In Texas v. Hollins, the county clerk of Harris County, Chris Hollins, announced that he was going to send an application to vote-by-mail to every registered voter in his county, whether a voter requests an application or not. Hollins’ action would certainly have made it easier for his county to vote. But the state of Texas disagreed and sued Hollins in state court. The state lost in both the trial court and the court of appeals. But in a recent decision, the Texas Supreme Court concluded that state law does not authorize a county clerk to send mail ballots, en masse, to registered voters. The Texas Supreme Court interpreted Texas election law very narrowly and reasoned that the state legislature should be allowed to apply its voting laws uniformly across the state. Of course, two lower courts thought differently.
In Texas League of United Latin American Citizens v. Abbott, the plaintiffs in the case filed a complaint to challenge Gov. Greg Abbott’s order limiting absentee ballot locations to one per county. The district court agreed with the plaintiffs and on Oct. 9, it issued an injunction preventing the governor’s order from going into effect. The next day, the Court of Appeals for the 5th Circuit granted a stay of the district court’s order, which means that the governor’s order limiting absentee ballot drop boxes is still the law of the land, at least in Texas.
Texas is not that different from the rest of the country. For example, in Arizona, a federal court of appeals recently stayed the order of a federal district court judge that gave voters up to five days after Election Day to sign their ballots if they had failed to do so. And of course, just a few days ago, the justices of the U.S. Supreme Court divided 4-4 on an election law case out of Pennsylvania. The Pennsylvania Supreme Court issued an opinion that required the state’s election officials to count mail-in ballots received up to three days after Election Day, as long it is not evident that the ballots are postmarked after Election Day. And if we needed further proof, on Oct. 21, the U.S. Supreme Court, in a 5-3 vote, stayed the decision of a federal district court that would have allowed curbside voting in Alabama. As Justice Sonia Sotomayor pointed out in the dissent, curbside voting would have permitted voters who are at greater risk from Covid-19, including disabled voters, to vote in person while minimizing the risk to their health. But a majority of the court disagreed.
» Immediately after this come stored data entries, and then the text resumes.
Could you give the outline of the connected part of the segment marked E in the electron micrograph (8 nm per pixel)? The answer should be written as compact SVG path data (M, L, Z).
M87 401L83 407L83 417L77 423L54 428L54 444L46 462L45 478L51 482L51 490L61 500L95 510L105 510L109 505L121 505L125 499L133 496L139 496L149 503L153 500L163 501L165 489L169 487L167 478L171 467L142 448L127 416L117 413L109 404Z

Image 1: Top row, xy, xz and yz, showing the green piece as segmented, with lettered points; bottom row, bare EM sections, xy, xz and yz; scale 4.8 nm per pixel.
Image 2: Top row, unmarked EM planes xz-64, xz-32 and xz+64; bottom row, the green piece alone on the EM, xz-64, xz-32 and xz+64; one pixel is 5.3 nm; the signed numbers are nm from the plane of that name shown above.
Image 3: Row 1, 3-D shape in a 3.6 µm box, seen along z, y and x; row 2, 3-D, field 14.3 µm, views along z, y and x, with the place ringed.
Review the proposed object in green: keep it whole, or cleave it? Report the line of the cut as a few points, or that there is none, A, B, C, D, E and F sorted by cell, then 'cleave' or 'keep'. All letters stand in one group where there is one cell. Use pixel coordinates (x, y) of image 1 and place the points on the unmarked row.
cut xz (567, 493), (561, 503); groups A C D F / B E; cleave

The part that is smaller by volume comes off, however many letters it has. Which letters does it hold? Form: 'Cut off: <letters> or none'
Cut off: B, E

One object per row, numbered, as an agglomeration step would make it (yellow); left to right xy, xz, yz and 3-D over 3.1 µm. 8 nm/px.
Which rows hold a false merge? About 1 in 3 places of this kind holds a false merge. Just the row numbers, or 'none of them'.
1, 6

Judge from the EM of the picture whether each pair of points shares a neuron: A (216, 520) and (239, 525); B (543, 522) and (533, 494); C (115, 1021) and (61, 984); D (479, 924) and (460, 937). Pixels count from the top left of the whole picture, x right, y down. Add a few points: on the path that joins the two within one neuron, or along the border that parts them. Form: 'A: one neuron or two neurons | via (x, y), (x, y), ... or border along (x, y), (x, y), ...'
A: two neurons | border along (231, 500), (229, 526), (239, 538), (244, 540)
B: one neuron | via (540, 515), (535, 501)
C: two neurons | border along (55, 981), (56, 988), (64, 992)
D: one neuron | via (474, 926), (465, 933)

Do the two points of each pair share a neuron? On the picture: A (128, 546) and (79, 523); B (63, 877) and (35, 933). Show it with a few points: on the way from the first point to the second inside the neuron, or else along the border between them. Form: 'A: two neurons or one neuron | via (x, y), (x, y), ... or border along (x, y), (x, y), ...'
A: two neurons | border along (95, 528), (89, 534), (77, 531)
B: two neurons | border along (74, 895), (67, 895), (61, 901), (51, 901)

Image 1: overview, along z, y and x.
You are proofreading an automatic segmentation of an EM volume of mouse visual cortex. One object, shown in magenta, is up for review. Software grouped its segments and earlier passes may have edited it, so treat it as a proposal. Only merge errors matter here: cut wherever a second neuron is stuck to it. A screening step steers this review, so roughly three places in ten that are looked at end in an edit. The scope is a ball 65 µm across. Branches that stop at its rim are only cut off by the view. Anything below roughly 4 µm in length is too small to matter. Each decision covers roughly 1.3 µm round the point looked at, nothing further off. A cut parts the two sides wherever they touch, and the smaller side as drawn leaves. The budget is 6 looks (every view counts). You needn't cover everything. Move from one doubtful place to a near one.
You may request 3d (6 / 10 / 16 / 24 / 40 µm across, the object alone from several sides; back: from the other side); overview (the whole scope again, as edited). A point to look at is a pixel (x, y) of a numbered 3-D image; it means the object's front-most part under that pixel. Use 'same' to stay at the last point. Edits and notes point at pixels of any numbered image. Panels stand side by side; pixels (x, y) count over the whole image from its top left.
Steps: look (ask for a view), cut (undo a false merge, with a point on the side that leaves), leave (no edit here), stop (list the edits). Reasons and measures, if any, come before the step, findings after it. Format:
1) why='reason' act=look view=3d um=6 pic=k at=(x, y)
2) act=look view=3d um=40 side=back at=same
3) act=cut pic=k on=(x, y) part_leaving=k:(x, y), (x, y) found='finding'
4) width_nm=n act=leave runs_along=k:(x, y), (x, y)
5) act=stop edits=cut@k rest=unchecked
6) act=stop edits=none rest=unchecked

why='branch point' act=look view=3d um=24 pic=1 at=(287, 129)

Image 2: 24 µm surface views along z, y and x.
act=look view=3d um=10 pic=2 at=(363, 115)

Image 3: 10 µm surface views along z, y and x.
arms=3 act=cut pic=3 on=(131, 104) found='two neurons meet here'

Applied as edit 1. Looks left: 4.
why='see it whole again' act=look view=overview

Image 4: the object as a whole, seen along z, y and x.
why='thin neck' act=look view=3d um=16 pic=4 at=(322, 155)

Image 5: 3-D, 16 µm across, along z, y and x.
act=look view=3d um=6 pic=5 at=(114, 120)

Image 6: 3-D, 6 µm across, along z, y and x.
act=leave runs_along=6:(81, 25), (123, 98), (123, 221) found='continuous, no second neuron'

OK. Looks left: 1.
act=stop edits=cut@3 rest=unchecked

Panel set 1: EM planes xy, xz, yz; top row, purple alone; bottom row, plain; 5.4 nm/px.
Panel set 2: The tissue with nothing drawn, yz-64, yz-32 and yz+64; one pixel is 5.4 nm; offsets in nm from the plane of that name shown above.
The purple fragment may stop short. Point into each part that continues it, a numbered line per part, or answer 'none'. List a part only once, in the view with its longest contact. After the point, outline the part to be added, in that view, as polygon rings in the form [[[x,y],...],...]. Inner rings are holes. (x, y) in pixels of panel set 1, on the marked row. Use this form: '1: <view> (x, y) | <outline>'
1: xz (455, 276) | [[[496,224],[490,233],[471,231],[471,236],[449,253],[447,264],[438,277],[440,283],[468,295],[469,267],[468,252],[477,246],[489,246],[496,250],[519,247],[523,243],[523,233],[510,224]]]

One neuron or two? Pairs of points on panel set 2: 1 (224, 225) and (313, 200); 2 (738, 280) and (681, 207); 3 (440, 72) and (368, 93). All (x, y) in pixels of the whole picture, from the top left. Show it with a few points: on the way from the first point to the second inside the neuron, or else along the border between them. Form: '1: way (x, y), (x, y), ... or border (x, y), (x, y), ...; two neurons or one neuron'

We turn to courts to help us address deficiencies in voting rules that are really not designed to stand up under any type of pressure, whether it is the pressure of close elections or the pressure of a pandemic, much less the pressure of both a close election and a pandemic. But the courts cannot help us; they are just as divided as we are. If we want elections to be decided at the ballot box and not in the courthouse, we need to save ourselves by passing laws that make it easier for voters to vote — and not harder.